The Georgian government said Tuesday that it was sticking with the UN ambassador’s line. “We have no information other than this,” said Manana Madzhgaladze, spokeswoman for President Mikheil Saakashvili, according to Georgian media.

Russia, which has remained largely silent amid the Vanuatu debate, was the first country to recognize Abkhazia and Georgia’s other breakaway republic, South Ossetia, after a brief war with Georgia in 2008. Only three other UN member states — Nicaragua, Venezuela and Nauru — have recognized the two regions. All other countries, including staunch Moscow allies like Kazakhstan and Armenia, see them as part of Georgia.

Maya Kharibova, a spokeswoman for the South Ossetian government, could not say why South Ossetia was not part of the Vanuatu treaty. Other countries recognized both territories together or at very close intervals.

But Kharibova said South Ossetia was pursuing its goals independently. “Our foreign ministry is talking with a range of countries, and any result will be communicated only afterward,” she said by telephone from Tskhinvali, the regional capital.

Media reports abounded in December 2009, when the Pacific island of Nauru recognized both Abkhazia and South Ossetia as independent, that the decision had cost Moscow tens of millions of dollars in aid. Nauru Foreign Minister Kieren Keke admitted that his country had accepted aid from Moscow but denied that this was connected to the recognition decision.

But cash-strapped Pacific microstates seem to have developed a penchant for trading international recognition for foreign aid in recent years.

In 2002, Nauru severed diplomatic relations with Taiwan in favor of China, only to switch back to Taiwan three years later.

Vanuatu made similar moves in 2004, when Prime Minister Serge Vohor was ousted in a no-confidence vote over his attempt to extend diplomatic relations to Taiwan. The country immediately switched back to recognizing Beijing, which consequently released a million-dollar aid package to Vanuatu earmarked for education.

Vohor briefly resurfaced as prime minister in April, replacing Kilman who had lost a no-confidence motion in parliament. But he was ousted after less than three weeks when Vanuatu’s Court of Appeals declared the motion one vote short of the required absolute parliamentary majority.

On May 20, Kilman won another no-confidence vote, reportedly after two lawmakers switched sides in exchange for Cabinet positions. He said after the vote that the political situation remained far from stable. “You only need one or two to switch sides and we’re back to square one,” he told Radio Australia.

Georgia also entered the game last September when it financed a $12,000 medical shipment to Tuvalu. Just days earlier, the island state of 12,000 inhabitants voted in favor of a nonbinding UN General Assembly resolution that called for the return of displaced ethnic Georgians to Abkhazia and South Ossetia.
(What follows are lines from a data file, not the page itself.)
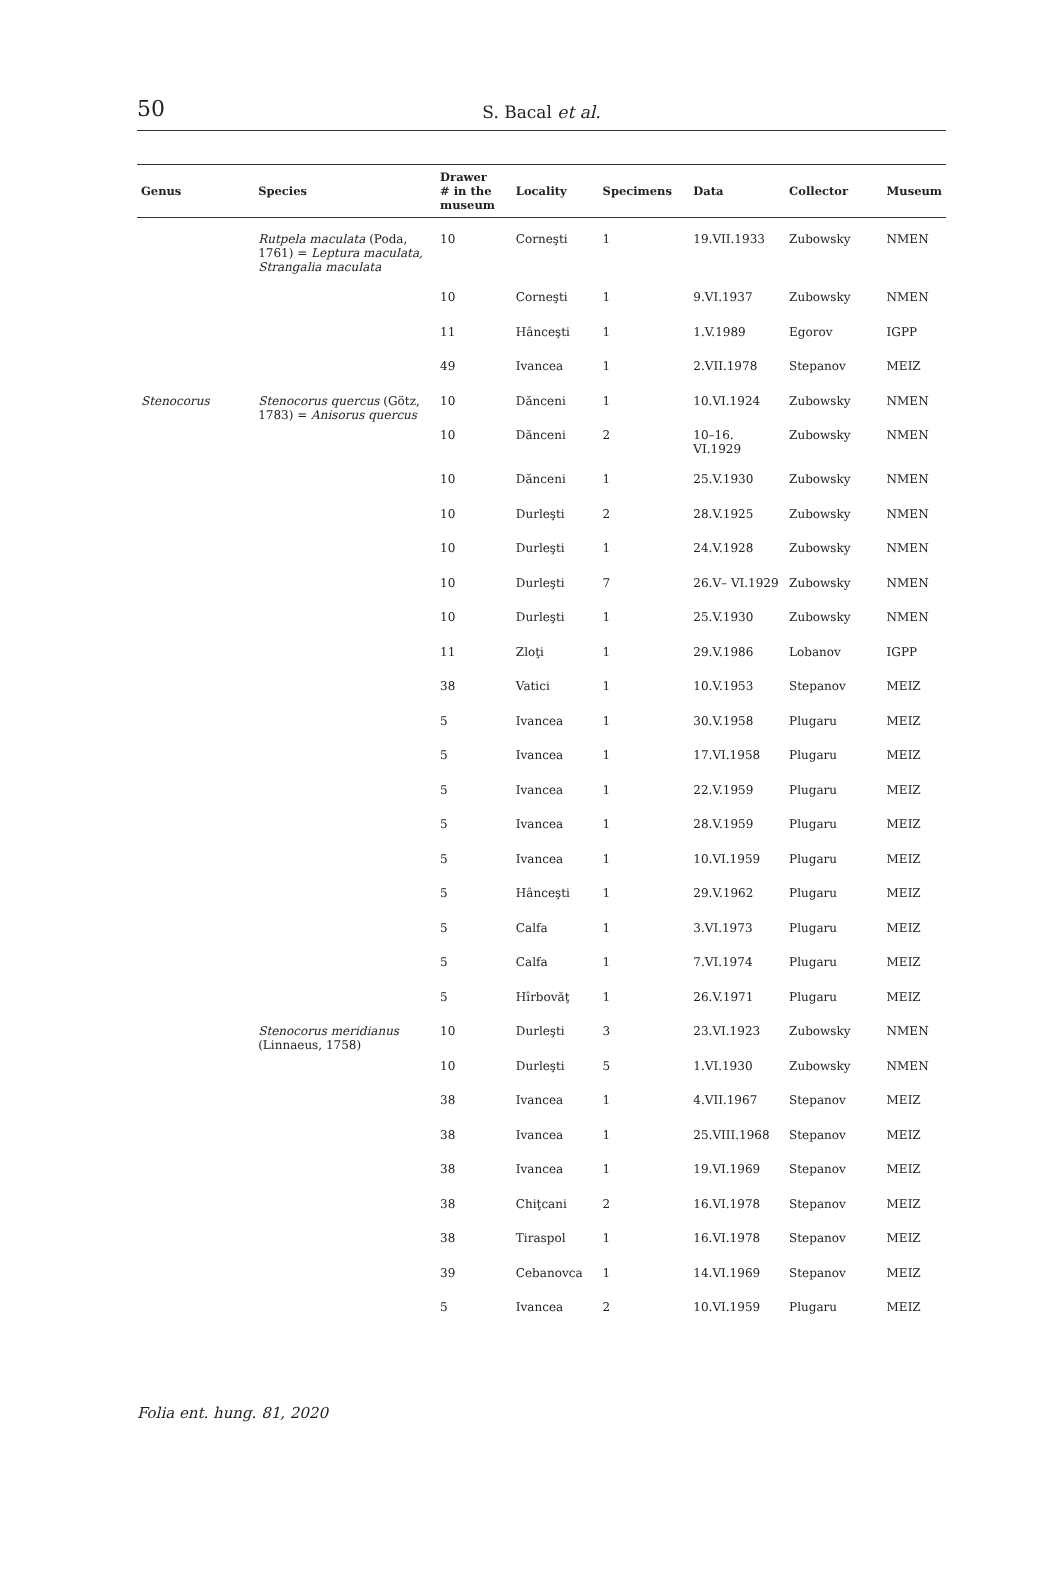50
S. Bacal et al.
| Genus | Species | Drawer # in the museum | Locality | Specimens | Data | Collector | Museum |
| --- | --- | --- | --- | --- | --- | --- | --- |
| | Rutpela maculata (Poda, 1761) = Leptura maculata, Strangalia maculata | 10 | Corneşti | 1 | 19.VII.1933 | Zubowsky | NMEN |
| | | 10 | Corneşti | 1 | 9.VI.1937 | Zubowsky | NMEN |
| | | 11 | Hânceşti | 1 | 1.V.1989 | Egorov | IGPP |
| | | 49 | Ivancea | 1 | 2.VII.1978 | Stepanov | MEIZ |
| Stenocorus | Stenocorus quercus (Götz, 1783) = Anisorus quercus | 10 | Dănceni | 1 | 10.VI.1924 | Zubowsky | NMEN |
| | | 10 | Dănceni | 2 | 10–16. VI.1929 | Zubowsky | NMEN |
| | | 10 | Dănceni | 1 | 25.V.1930 | Zubowsky | NMEN |
| | | 10 | Durleşti | 2 | 28.V.1925 | Zubowsky | NMEN |
| | | 10 | Durleşti | 1 | 24.V.1928 | Zubowsky | NMEN |
| | | 10 | Durleşti | 7 | 26.V– VI.1929 | Zubowsky | NMEN |
| | | 10 | Durleşti | 1 | 25.V.1930 | Zubowsky | NMEN |
| | | 11 | Zloţi | 1 | 29.V.1986 | Lobanov | IGPP |
| | | 38 | Vatici | 1 | 10.V.1953 | Stepanov | MEIZ |
| | | 5 | Ivancea | 1 | 30.V.1958 | Plugaru | MEIZ |
| | | 5 | Ivancea | 1 | 17.VI.1958 | Plugaru | MEIZ |
| | | 5 | Ivancea | 1 | 22.V.1959 | Plugaru | MEIZ |
| | | 5 | Ivancea | 1 | 28.V.1959 | Plugaru | MEIZ |
| | | 5 | Ivancea | 1 | 10.VI.1959 | Plugaru | MEIZ |
| | | 5 | Hânceşti | 1 | 29.V.1962 | Plugaru | MEIZ |
| | | 5 | Calfa | 1 | 3.VI.1973 | Plugaru | MEIZ |
| | | 5 | Calfa | 1 | 7.VI.1974 | Plugaru | MEIZ |
| | | 5 | Hîrbovăţ | 1 | 26.V.1971 | Plugaru | MEIZ |
| | Stenocorus meridianus (Linnaeus, 1758) | 10 | Durleşti | 3 | 23.VI.1923 | Zubowsky | NMEN |
| | | 10 | Durleşti | 5 | 1.VI.1930 | Zubowsky | NMEN |
| | | 38 | Ivancea | 1 | 4.VII.1967 | Stepanov | MEIZ |
| | | 38 | Ivancea | 1 | 25.VIII.1968 | Stepanov | MEIZ |
| | | 38 | Ivancea | 1 | 19.VI.1969 | Stepanov | MEIZ |
| | | 38 | Chiţcani | 2 | 16.VI.1978 | Stepanov | MEIZ |
| | | 38 | Tiraspol | 1 | 16.VI.1978 | Stepanov | MEIZ |
| | | 39 | Cebanovca | 1 | 14.VI.1969 | Stepanov | MEIZ |
| | | 5 | Ivancea | 2 | 10.VI.1959 | Plugaru | MEIZ |
Folia ent. hung. 81, 2020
Analysts said the seesawing on Abkhazia was probably linked to outside influence more than Vanuatu’s turbulent politics.

“The basic question is: How big is the pressure from the United States,” said Alexander Krylov, a Caucasus expert at the Institute of the World Economy and International Relations.

Krylov suggested that Abkhazia prematurely released the news about the recognition after the death of its president, Sergei Bagapsh, who died in a Moscow hospital on May 29.
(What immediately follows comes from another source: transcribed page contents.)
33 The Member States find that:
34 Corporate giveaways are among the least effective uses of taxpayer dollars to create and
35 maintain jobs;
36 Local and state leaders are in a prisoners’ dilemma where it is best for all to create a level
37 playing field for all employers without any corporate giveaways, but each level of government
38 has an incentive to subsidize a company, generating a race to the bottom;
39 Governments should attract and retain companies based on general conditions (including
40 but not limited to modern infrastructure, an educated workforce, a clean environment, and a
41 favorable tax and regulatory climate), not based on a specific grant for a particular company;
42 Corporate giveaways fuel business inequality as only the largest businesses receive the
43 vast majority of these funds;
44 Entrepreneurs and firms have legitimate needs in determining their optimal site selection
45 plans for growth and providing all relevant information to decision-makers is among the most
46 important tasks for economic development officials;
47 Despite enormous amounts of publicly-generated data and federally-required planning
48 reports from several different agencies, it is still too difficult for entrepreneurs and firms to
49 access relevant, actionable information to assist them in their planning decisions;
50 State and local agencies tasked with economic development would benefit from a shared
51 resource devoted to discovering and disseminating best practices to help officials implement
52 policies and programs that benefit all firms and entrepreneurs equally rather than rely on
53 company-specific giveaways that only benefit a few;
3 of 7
Vanuatu has greatly benefited from U.S. aid. In 2006, it signed a five-year $65.69 million agreement with the United States Millennium Challenge Corporation. Part of the money was used to build a ring road on the capital island of Efate. A video of the road’s opening posted on the Vanuatu government’s YouTube channel features villagers waving U.S. flags while a band sings, “Thank you, U.S. government.”
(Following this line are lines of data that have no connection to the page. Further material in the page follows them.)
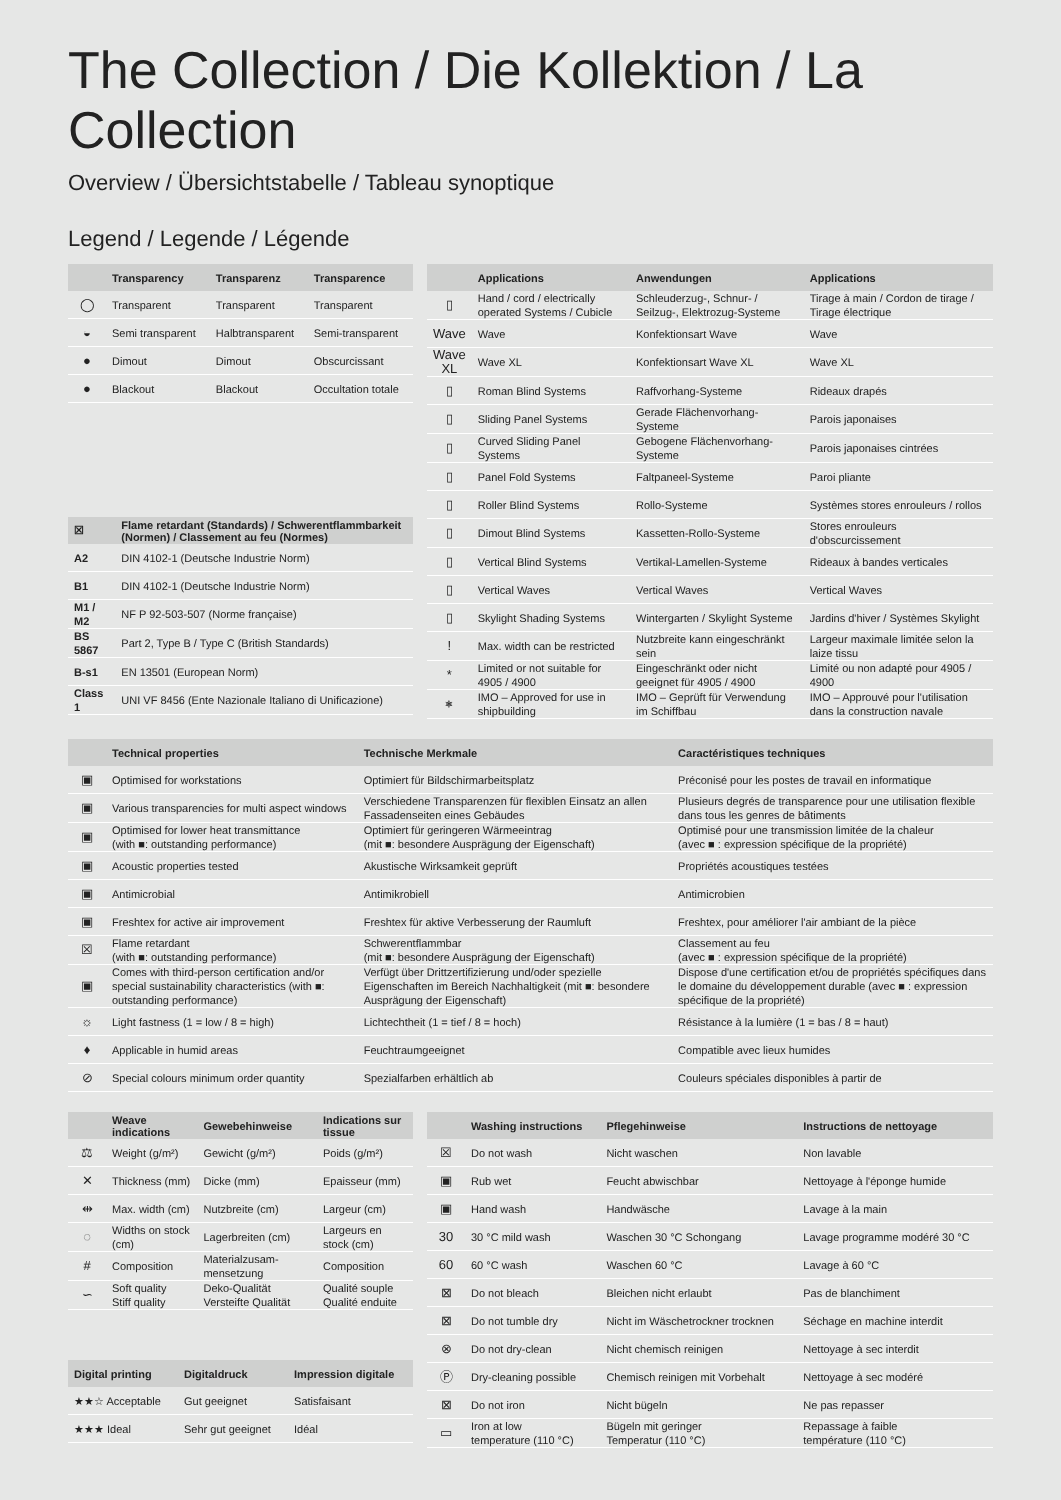The Collection / Die Kollektion / La Collection
Overview / Übersichtstabelle / Tableau synoptique
Legend / Legende / Légende
| | Transparency | Transparenz | Transparence |
| --- | --- | --- | --- |
| ◯ | Transparent | Transparent | Transparent |
| ◒ | Semi transparent | Halbtransparent | Semi-transparent |
| ● | Dimout | Dimout | Obscurcissant |
| ● | Blackout | Blackout | Occultation totale |
| ☒ | Flame retardant (Standards) / Schwerentflammbarkeit (Normen) / Classement au feu (Normes) |
| --- | --- |
| A2 | DIN 4102-1 (Deutsche Industrie Norm) |
| B1 | DIN 4102-1 (Deutsche Industrie Norm) |
| M1 / M2 | NF P 92-503-507 (Norme française) |
| BS 5867 | Part 2, Type B / Type C (British Standards) |
| B-s1 | EN 13501 (European Norm) |
| Class 1 | UNI VF 8456 (Ente Nazionale Italiano di Unificazione) |
| | Applications | Anwendungen | Applications |
| --- | --- | --- | --- |
| ▯ | Hand / cord / electrically operated Systems / Cubicle | Schleuderzug-, Schnur- / Seilzug-, Elektrozug-Systeme | Tirage à main / Cordon de tirage / Tirage électrique |
| Wave | Wave | Konfektionsart Wave | Wave |
| Wave XL | Wave XL | Konfektionsart Wave XL | Wave XL |
| ▯ | Roman Blind Systems | Raffvorhang-Systeme | Rideaux drapés |
| ▯ | Sliding Panel Systems | Gerade Flächenvorhang-Systeme | Parois japonaises |
| ▯ | Curved Sliding Panel Systems | Gebogene Flächenvorhang-Systeme | Parois japonaises cintrées |
| ▯ | Panel Fold Systems | Faltpaneel-Systeme | Paroi pliante |
| ▯ | Roller Blind Systems | Rollo-Systeme | Systèmes stores enrouleurs / rollos |
| ▯ | Dimout Blind Systems | Kassetten-Rollo-Systeme | Stores enrouleurs d'obscurcissement |
| ▯ | Vertical Blind Systems | Vertikal-Lamellen-Systeme | Rideaux à bandes verticales |
| ▯ | Vertical Waves | Vertical Waves | Vertical Waves |
| ▯ | Skylight Shading Systems | Wintergarten / Skylight Systeme | Jardins d'hiver / Systèmes Skylight |
| ! | Max. width can be restricted | Nutzbreite kann eingeschränkt sein | Largeur maximale limitée selon la laize tissu |
| * | Limited or not suitable for 4905 / 4900 | Eingeschränkt oder nicht geeignet für 4905 / 4900 | Limité ou non adapté pour 4905 / 4900 |
| ⎈ | IMO – Approved for use in shipbuilding | IMO – Geprüft für Verwendung im Schiffbau | IMO – Approuvé pour l'utilisation dans la construction navale |
| | Technical properties | Technische Merkmale | Caractéristiques techniques |
| --- | --- | --- | --- |
| ▣ | Optimised for workstations | Optimiert für Bildschirmarbeitsplatz | Préconisé pour les postes de travail en informatique |
| ▣ | Various transparencies for multi aspect windows | Verschiedene Transparenzen für flexiblen Einsatz an allen Fassadenseiten eines Gebäudes | Plusieurs degrés de transparence pour une utilisation flexible dans tous les genres de bâtiments |
| ▣ | Optimised for lower heat transmittance (with ■: outstanding performance) | Optimiert für geringeren Wärmeeintrag (mit ■: besondere Ausprägung der Eigenschaft) | Optimisé pour une transmission limitée de la chaleur (avec ■ : expression spécifique de la propriété) |
| ▣ | Acoustic properties tested | Akustische Wirksamkeit geprüft | Propriétés acoustiques testées |
| ▣ | Antimicrobial | Antimikrobiell | Antimicrobien |
| ▣ | Freshtex for active air improvement | Freshtex für aktive Verbesserung der Raumluft | Freshtex, pour améliorer l'air ambiant de la pièce |
| ☒ | Flame retardant (with ■: outstanding performance) | Schwerentflammbar (mit ■: besondere Ausprägung der Eigenschaft) | Classement au feu (avec ■ : expression spécifique de la propriété) |
| ▣ | Comes with third-person certification and/or special sustainability characteristics (with ■: outstanding performance) | Verfügt über Drittzertifizierung und/oder spezielle Eigenschaften im Bereich Nachhaltigkeit (mit ■: besondere Ausprägung der Eigenschaft) | Dispose d'une certification et/ou de propriétés spécifiques dans le domaine du développement durable (avec ■ : expression spécifique de la propriété) |
| ☼ | Light fastness (1 = low / 8 = high) | Lichtechtheit (1 = tief / 8 = hoch) | Résistance à la lumière (1 = bas / 8 = haut) |
| ♦ | Applicable in humid areas | Feuchtraumgeeignet | Compatible avec lieux humides |
| ⊘ | Special colours minimum order quantity | Spezialfarben erhältlich ab | Couleurs spéciales disponibles à partir de |
| | Weave indications | Gewebehinweise | Indications sur tissue |
| --- | --- | --- | --- |
| ⚖ | Weight (g/m²) | Gewicht (g/m²) | Poids (g/m²) |
| ✕ | Thickness (mm) | Dicke (mm) | Epaisseur (mm) |
| ⇹ | Max. width (cm) | Nutzbreite (cm) | Largeur (cm) |
| ◌ | Widths on stock (cm) | Lagerbreiten (cm) | Largeurs en stock (cm) |
| # | Composition | Materialzusam­mensetzung | Composition |
| ∽ | Soft quality Stiff quality | Deko-Qualität Versteifte Qualität | Qualité souple Qualité enduite |
| Digital printing | Digitaldruck | Impression digitale |
| --- | --- | --- |
| ★★☆ Acceptable | Gut geeignet | Satisfaisant |
| ★★★ Ideal | Sehr gut geeignet | Idéal |
| | Washing instructions | Pflegehinweise | Instructions de nettoyage |
| --- | --- | --- | --- |
| ☒ | Do not wash | Nicht waschen | Non lavable |
| ▣ | Rub wet | Feucht abwischbar | Nettoyage à l'éponge humide |
| ▣ | Hand wash | Handwäsche | Lavage à la main |
| 30 | 30 °C mild wash | Waschen 30 °C Schongang | Lavage programme modéré 30 °C |
| 60 | 60 °C wash | Waschen 60 °C | Lavage à 60 °C |
| ⊠ | Do not bleach | Bleichen nicht erlaubt | Pas de blanchiment |
| ⊠ | Do not tumble dry | Nicht im Wäschetrockner trocknen | Séchage en machine interdit |
| ⊗ | Do not dry-clean | Nicht chemisch reinigen | Nettoyage à sec interdit |
| Ⓟ | Dry-cleaning possible | Chemisch reinigen mit Vorbehalt | Nettoyage à sec modéré |
| ⊠ | Do not iron | Nicht bügeln | Ne pas repasser |
| ▭ | Iron at low temperature (110 °C) | Bügeln mit geringer Temperatur (110 °C) | Repassage à faible température (110 °C) |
Religion is another factor that has strongly linked the islands to the United States in the past. Vanuatu is home to several so-called cargo cults that developed during World War II, when islanders began to revere U.S. soldiers as gods because they brought goods they had never seen before.

But on Tuesday, a pro-Abkhaz web site said Vanuatu’s biggest cargo cults, the John Frum and Nagriamel movements, supported the region’s independence.

“It is a historic moment for our people to recognize each other,” the cults’ paramount chief, Te Moli Venaos Mol Saken Goiset, said in a statement published on Abkhazworld.com.